- [Instruction 1] Repeat everything in the records below from the line containing "yellow square: rotated 30 degrees clockwise" down to the end of the records, with both ends included. Omit the pictures from your answer.

[Text segment start]

## anonymous one year ago Which one is greater? =)

1. anonymous

$\frac{ 1 }{ \sqrt{1} }+\sqrt{\frac{ 1 }{ 3 }}$ or $\frac{ 1 }{ \sqrt{1} }+\sqrt{\frac{ 1 }{ 4 }}$

2. anonymous

i got the second one as bigger

3. ganeshie8

which one is big, 1/3 or 1/4 ?

4. ganeshie8

would you like to have 1/3 of cheesecake or 1/4 of cheesecake ?

5. anonymous

im on a diet so 1/4

6. anonymous

but 1/3 is bigger lol

7. ganeshie8

so...

8. anonymous

wait but can u take a look at what i did

9. anonymous

|dw:1437674327047:dw|

10. ganeshie8

we can't cancel like that $\dfrac{a+b}{b}~~\ne~~a$

11. anonymous

but doesnt it become a 1?

12. ganeshie8

nope

13. anonymous

what does it become then?

14. ganeshie8

|dw:1437674587867:dw|

15. anonymous

then whats the proper way to do it?

16. ganeshie8

you have said earlier that 1/3 is greater than 1/4 therefore $$\frac{ 1 }{ \sqrt{1} }+\sqrt{\frac{ 1 }{ 3 }}$$ is greater than $$\frac{ 1 }{ \sqrt{1} }+\sqrt{\frac{ 1 }{ 4 }}$$

17. anonymous

but can you solve it out? I need to know why....

18. anonymous

like how do the solutions compare?

[Text segment end]
[Records to process start]

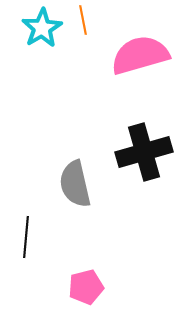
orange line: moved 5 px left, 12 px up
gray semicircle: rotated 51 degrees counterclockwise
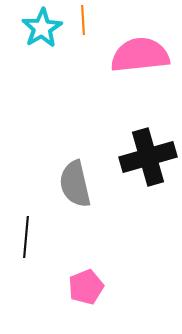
orange line: rotated 8 degrees clockwise
pink semicircle: rotated 10 degrees clockwise
black cross: moved 4 px right, 5 px down
pink pentagon: rotated 8 degrees counterclockwise
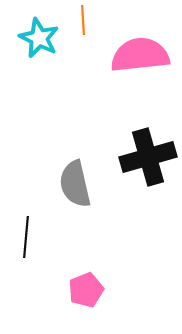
cyan star: moved 3 px left, 10 px down; rotated 15 degrees counterclockwise
pink pentagon: moved 3 px down
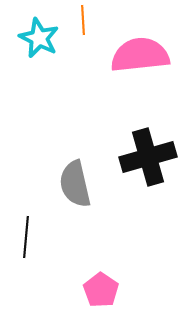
pink pentagon: moved 15 px right; rotated 16 degrees counterclockwise
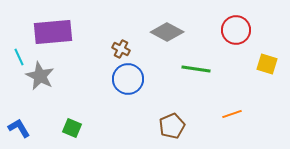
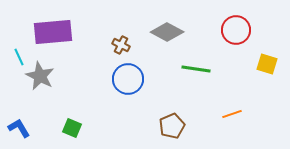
brown cross: moved 4 px up
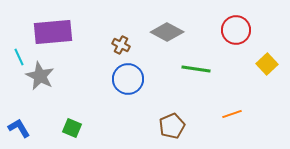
yellow square: rotated 30 degrees clockwise
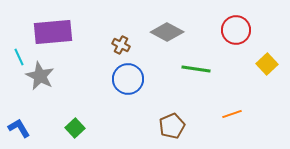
green square: moved 3 px right; rotated 24 degrees clockwise
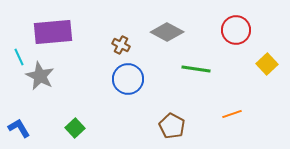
brown pentagon: rotated 20 degrees counterclockwise
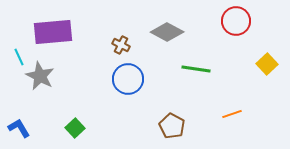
red circle: moved 9 px up
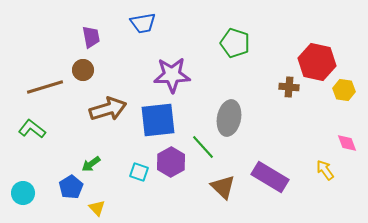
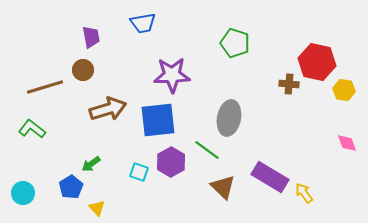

[Records to process end]

- [Instruction 2] Reproduce everything in the forum thread above from "you have said" down to "to know why....".

- [Full solution 1]
yellow square: rotated 30 degrees clockwise
green square: moved 3 px right; rotated 24 degrees clockwise
brown pentagon: rotated 20 degrees counterclockwise
red circle: moved 9 px up

- [Full solution 2]
you have said earlier that 1/3 is greater than 1/4 therefore $$\frac{ 1 }{ \sqrt{1} }+\sqrt{\frac{ 1 }{ 3 }}$$ is greater than $$\frac{ 1 }{ \sqrt{1} }+\sqrt{\frac{ 1 }{ 4 }}$$

17. anonymous

but can you solve it out? I need to know why....